Storms in the Northeast, Midwest and Pacific Northwest are causing headaches for holiday travelers. Cancelled and delayed flights are leading to long lines at Lindbergh Field.

Thousands of passengers trying to make it out of Lindbergh Field are at the mercy of the wintry weather conditions other parts of the country are facing. In some cases, many are already waiting days for a flight and still might not make it home until after Christmas.

For Kristie Focht and her two daughters, flying to snow-bound Oregon before Christmas is looking less and less likely.

"Trying to get to Portland and all the girls' presents are in Portland right now," said Kristie.

They're among thousands of air passengers stuck in San Diego, after wicked winter weather in the Pacific Northwest and the Northeast grounded dozens of flights out of Lindbergh Field for the third day running. For 11-year-old Madison, gifts aren't the only reason she wants to take off.

"I really want to see my grandma and grandpa and all my cousins," she said.

This slew of delayed and cancelled flights means a lot of loved ones won't be home for Christmas, such as Elaine Davis who is trying to get to her mother's in Fairbanks, Alaska sometime before the 25th. Her connection is in Seattle, where the snowy weather forced Alaska Airlines to suspend service Sunday, creating a ripple effect of backlogged flights.

"I can just hope for the best. I have a lot of books and music to keep entertained and a pillow if I need to sleep," said Elaine.
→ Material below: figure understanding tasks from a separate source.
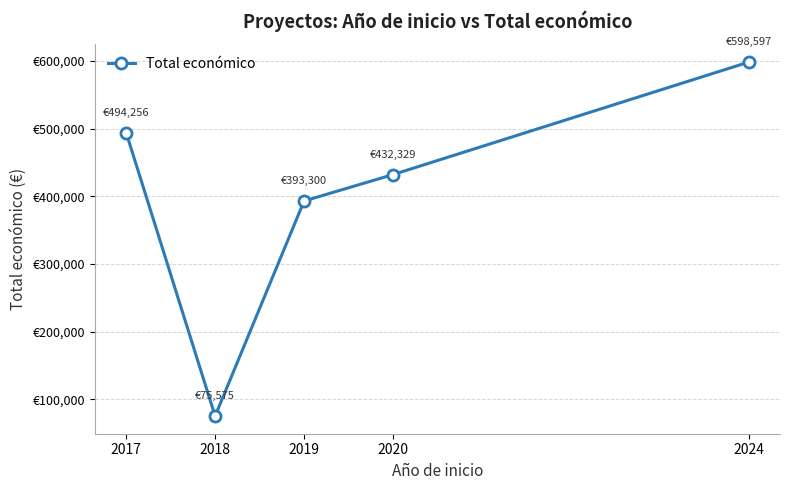

Is this an area chart (filled region under the line)?

No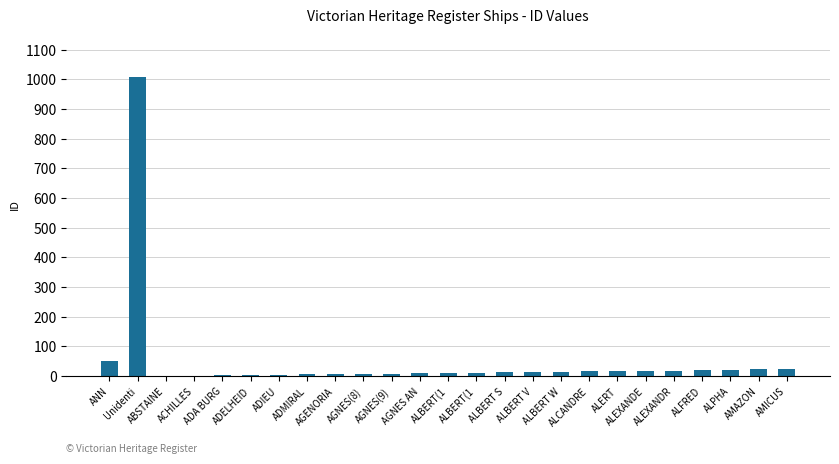

Count the number of categories in the chart.

25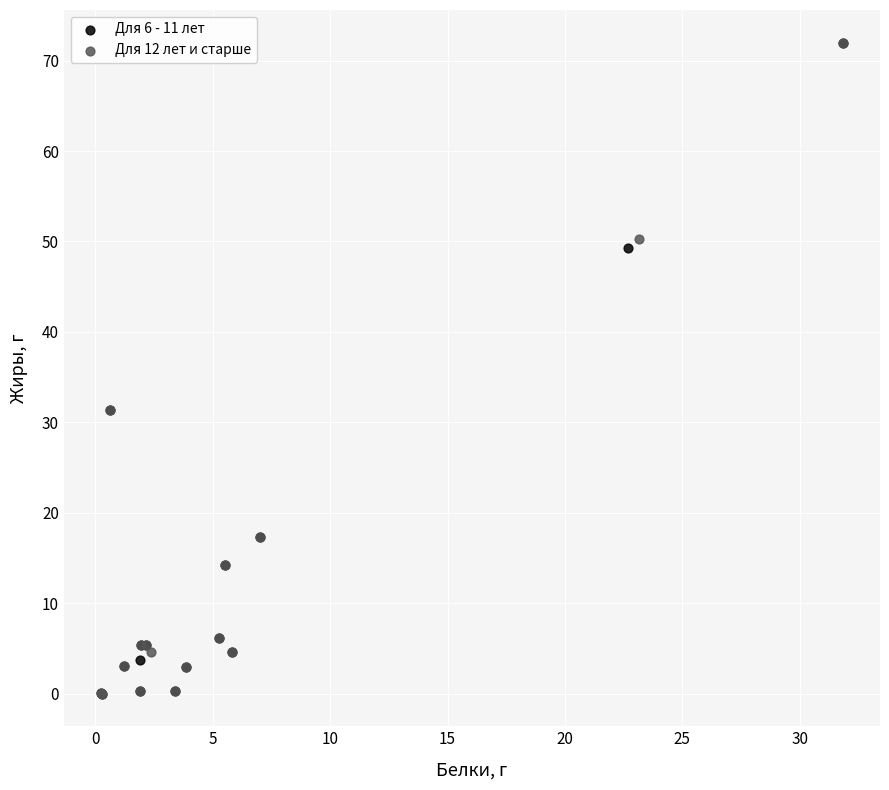

What are all the series names shown in the legend?

Для 6 - 11 лет, Для 12 лет и старше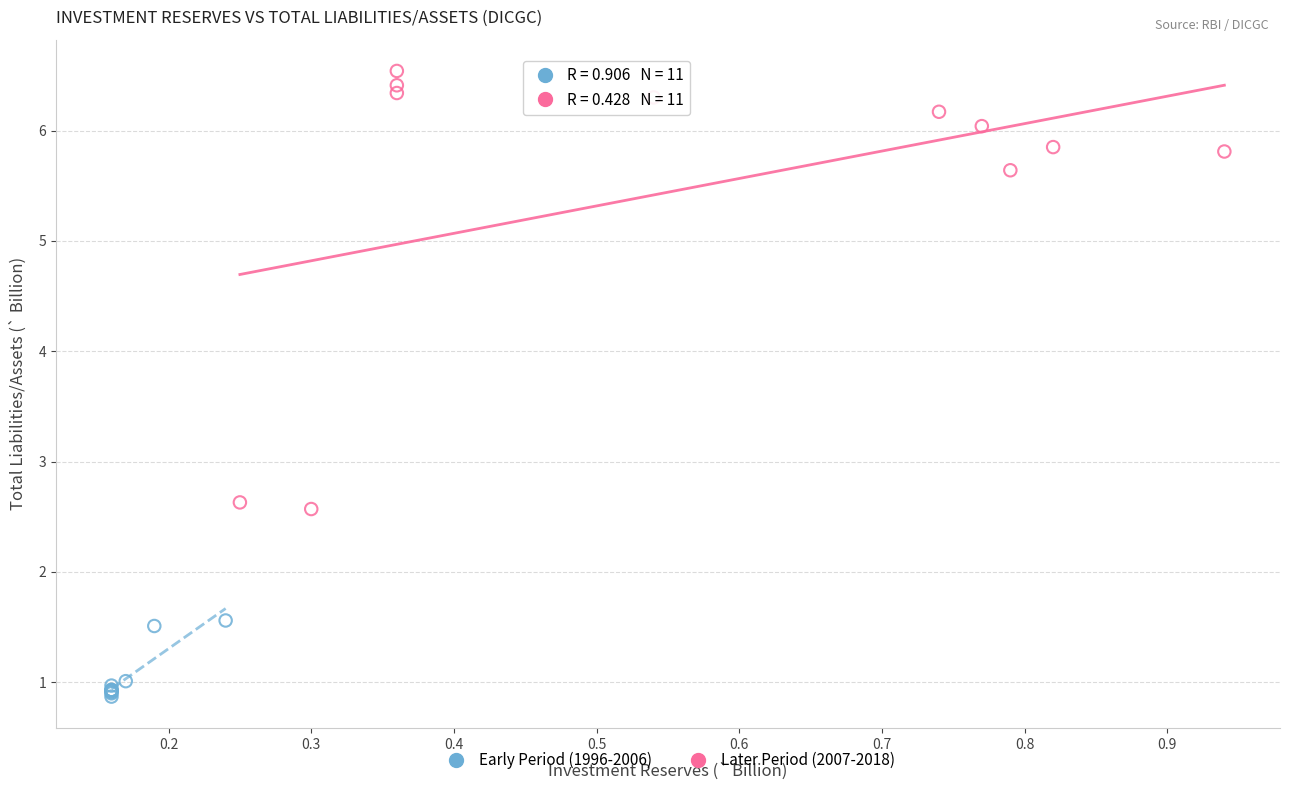

Which series reaches the minimum Y coordinate?

Early Period (1996-2006)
Others also tried to make the best of a bad situation, like the Lundeens from Portland who've been trying to get home for two days now.

"We're here with our family. It's Christmas week and we don't have a foot of snow here," noted Pat Lundeen.

As of the publishing of this story, well over 50 flights from Lindbergh are either delayed or cancelled - Alaska, American, Southwest and United Flights are especially impacted.

The best advice - check ahead on your flight's status before heading to the airport.